In order to help simplify the diagnostic tests for rheumatoid arthritis, the American College of Rheumatism has developed criteria, where 4 or more factors are required to be positive in order to make the diagnosis of rheumatoid arthritis (RA).
Below is a table listing these criteria (modified from Ref. 2, p. 418). Other blood tests often show a moderate, but non specific anemia. The ESR (sedimentation rate of the red blood cells) is often elevated significantly as is the rheumatoid factor (=RF).
If the RF is tested with the Latex fixation tests, a value of 1:160 dilution titer or more is indicative of possible RA. The higher the value, the worse the longterm outcome. When anti-inflammatory treatment modalities control the synovitis in the affected joints, often the RF titer goes down to lower levels. Another useful blood test is the C-reactive protein (CRP), which is positive when the RA is in an active phase.
Similar to the RF titer the CRP test is a predictor of how progressive the RA is at the particular time when the test was taken. In other words, if the anti-inflammatory therapy is clinically successful, then usually the CRP test improves.
Diagnostic criteria for rheumatoid arthritis (RA)
4 of these criteria must be present to make the diagnosis of RA:
- morning stiffness lasts longer than 1 hour
- arthritis of hand joints (MCP joints or IP joints) or wrist
- arthritis of 3 or more joints
- rheumatoid nodules
- the arthritis presents in symmetrical fashion
- positive RF ( less than 5% of normals have a false negative RF)
- X-ray changes showing erosions or bony decalcification
Liver function tests often show the transaminases and the alkaline phosphatase to be moderately elevated when RA is active( Ref. 1). Erosions, which are typical for RA, take about three years to show on X-rays. These develop in about 90% or more of patients with RA. Other signs on the X-ray films are a localized form of osteoporosis just around the affected joints (periarticular osteoporosis), loss of joint space and swelling of the soft tissues (Ref.1).
There are a number of similar rheumatic illnesses that can present in a similar fashion with joint pains and swelling. Lupus erythematosus affects joints, but can also affect the cardiovascular system and internal organs more due to the anti nuclear antibodies (a positive ANA blood test shows this).Polymyalgia rheumatica can be undistinguishable from RA in elderly patients.
Palindromic rheumatism mimics degenerative arthritis by affecting only one or very view major joints.

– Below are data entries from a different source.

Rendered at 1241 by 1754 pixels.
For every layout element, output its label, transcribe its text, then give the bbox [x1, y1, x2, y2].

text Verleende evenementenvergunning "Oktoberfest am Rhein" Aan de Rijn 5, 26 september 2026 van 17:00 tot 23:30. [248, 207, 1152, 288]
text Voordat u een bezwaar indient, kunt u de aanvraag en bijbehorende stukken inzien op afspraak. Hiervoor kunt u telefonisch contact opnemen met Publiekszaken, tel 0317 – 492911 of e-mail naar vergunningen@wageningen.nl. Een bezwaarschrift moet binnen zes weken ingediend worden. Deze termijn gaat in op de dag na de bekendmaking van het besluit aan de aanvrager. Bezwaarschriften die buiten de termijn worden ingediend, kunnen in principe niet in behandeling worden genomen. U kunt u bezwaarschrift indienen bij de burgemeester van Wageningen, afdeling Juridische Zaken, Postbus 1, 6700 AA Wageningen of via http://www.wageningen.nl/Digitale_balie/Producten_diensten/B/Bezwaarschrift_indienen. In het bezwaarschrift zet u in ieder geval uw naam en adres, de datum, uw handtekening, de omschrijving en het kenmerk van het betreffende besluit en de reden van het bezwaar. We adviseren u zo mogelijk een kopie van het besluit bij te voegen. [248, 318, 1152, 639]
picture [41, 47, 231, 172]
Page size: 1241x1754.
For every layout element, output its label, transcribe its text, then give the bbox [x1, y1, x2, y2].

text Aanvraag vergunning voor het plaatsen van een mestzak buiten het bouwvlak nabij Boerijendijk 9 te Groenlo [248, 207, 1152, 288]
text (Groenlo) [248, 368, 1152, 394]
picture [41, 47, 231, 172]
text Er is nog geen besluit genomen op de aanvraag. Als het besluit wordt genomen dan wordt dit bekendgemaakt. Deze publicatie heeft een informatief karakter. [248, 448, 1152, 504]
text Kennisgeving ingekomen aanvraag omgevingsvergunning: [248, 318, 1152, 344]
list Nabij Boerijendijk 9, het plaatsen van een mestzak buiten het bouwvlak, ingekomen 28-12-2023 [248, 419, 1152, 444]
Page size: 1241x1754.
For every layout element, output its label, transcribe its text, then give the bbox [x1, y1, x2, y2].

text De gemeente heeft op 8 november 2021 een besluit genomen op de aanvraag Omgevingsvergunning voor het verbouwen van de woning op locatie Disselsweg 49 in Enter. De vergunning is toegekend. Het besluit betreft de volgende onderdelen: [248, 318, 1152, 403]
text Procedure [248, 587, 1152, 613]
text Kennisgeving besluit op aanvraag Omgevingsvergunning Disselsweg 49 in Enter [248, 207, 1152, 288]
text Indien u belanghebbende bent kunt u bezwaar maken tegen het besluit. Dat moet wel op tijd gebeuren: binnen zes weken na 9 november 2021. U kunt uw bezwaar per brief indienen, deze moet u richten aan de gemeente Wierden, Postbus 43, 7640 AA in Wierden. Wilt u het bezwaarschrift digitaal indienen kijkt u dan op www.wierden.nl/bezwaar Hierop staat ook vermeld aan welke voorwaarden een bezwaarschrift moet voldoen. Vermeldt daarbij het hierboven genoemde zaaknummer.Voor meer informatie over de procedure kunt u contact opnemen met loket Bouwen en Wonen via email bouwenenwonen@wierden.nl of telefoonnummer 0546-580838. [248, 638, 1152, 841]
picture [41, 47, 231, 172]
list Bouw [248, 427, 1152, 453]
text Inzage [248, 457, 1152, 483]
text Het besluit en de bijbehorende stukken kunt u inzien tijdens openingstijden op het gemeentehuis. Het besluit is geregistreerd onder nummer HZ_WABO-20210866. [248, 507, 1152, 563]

However, about 50% of these patients will develop typical RA later in life, in other words the initial symptoms were only atypical for RA. When the clinical picture develops into the typical RA pattern, the RF at that point in time usually also turns positive (Ref. 1).
Other less common illnesses such as sarcoidosis, psoriatic arthritis, gonococcal arthritis and Reiter’s syndrome can all mimic RA. Finally, gout, pseudogout and osteoarthritis (degenerative arthritis) can also be mistaken for RA. However, details of clinical presentation, X-rays and blood tests will help to delineate these from RA.